ECLI:NL:RVS:2006:AV0950
Raad van State
- Voorlopige voorziening
- J.E.M. Polak
- J.H. Roelfsema
- Rechtspraak.nl
Tijdelijke vestiging van een supermarkt en de verlening van bouwvergunning en vrijstelling
In deze zaak heeft de Raad van State op 26 januari 2006 uitspraak gedaan over een verzoek om voorlopige voorziening met betrekking tot de tijdelijke vestiging van een Edah-supermarkt in Geertruidenberg. Het college van burgemeester en wethouders van Geertruidenberg had op 28 juni 2005 een bouwvergunning en vrijstelling verleend op grond van artikel 17 van de Wet op de Ruimtelijke Ordening (WRO) voor de supermarkt. Dit besluit werd aangevochten door C1000 en andere betrokken partijen, die bezwaar maakten tegen de vergunning. De voorzieningenrechter van de rechtbank Breda verklaarde het beroep van C1000 e.a. gegrond en schorste de bouwvergunning tot er een nieuw besluit was genomen door het college.
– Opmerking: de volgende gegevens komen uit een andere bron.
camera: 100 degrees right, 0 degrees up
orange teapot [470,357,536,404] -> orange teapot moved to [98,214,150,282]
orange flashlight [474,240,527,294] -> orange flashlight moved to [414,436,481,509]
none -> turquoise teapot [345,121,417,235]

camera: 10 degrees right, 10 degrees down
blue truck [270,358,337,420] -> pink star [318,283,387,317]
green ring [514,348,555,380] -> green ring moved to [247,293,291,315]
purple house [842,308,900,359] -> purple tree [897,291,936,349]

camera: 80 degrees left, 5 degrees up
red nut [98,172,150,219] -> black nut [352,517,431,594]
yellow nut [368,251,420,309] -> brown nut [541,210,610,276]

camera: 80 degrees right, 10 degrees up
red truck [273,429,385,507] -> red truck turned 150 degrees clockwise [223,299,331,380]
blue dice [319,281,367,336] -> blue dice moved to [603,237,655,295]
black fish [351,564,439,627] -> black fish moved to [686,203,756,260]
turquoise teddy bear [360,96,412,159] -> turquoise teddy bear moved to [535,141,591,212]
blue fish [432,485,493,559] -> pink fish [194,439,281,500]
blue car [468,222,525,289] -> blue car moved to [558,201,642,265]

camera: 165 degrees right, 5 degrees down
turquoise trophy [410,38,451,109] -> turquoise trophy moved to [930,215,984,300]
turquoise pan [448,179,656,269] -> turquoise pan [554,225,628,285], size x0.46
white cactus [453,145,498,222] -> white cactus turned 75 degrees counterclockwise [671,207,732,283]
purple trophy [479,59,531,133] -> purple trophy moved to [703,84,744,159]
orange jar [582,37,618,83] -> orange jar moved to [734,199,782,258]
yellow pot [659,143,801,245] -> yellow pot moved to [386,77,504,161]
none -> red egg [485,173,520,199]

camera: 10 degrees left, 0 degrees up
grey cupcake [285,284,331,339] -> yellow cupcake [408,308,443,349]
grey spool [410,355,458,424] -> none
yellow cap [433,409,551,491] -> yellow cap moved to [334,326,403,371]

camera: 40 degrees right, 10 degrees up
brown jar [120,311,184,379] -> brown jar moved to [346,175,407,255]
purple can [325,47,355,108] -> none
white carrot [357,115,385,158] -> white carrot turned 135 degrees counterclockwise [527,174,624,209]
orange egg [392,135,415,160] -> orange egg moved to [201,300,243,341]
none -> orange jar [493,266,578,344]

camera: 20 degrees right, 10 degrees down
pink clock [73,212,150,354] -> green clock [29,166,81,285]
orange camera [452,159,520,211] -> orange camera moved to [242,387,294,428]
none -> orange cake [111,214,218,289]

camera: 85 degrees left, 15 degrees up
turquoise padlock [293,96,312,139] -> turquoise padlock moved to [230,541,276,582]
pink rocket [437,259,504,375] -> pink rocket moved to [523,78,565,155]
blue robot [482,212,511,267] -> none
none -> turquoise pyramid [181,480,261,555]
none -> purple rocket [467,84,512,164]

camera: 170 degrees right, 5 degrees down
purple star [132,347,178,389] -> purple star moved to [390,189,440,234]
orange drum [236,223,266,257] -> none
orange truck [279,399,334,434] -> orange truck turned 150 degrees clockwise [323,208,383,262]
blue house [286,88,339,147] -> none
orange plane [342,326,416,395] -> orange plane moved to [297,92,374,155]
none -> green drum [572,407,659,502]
De verzoekers vroegen de Voorzitter van de Raad van State om de voorlopige voorziening van de voorzieningenrechter op te heffen, zodat de supermarkt gebruik kon maken van de verleende vergunning. De Voorzitter oordeelde dat de vraag of het college terecht een tijdelijke vrijstelling had verleend, niet goed beantwoord kon worden binnen de voorlopige voorzieningenprocedure. De Voorzitter wees op de aanzienlijke uitbreiding van de verkoopvloeroppervlakte die de tijdelijke vestiging met zich meebracht en concludeerde dat een spoedige behandeling van de bodemzaak noodzakelijk was. Gezien de verwachte termijn voor uitsluitsel in de bodemzaak, werd er geen aanleiding gezien om de voorlopige voorziening op te heffen. De verzoeken werden afgewezen.
De uitspraak benadrukt het belang van zorgvuldige afwegingen bij het verlenen van bouwvergunningen en de rol van de Raad van State in het waarborgen van rechtsbescherming in bestuursrechtelijke procedures. De beslissing van de Voorzitter is voorlopig en niet bindend voor de bodemprocedure, die later zal plaatsvinden.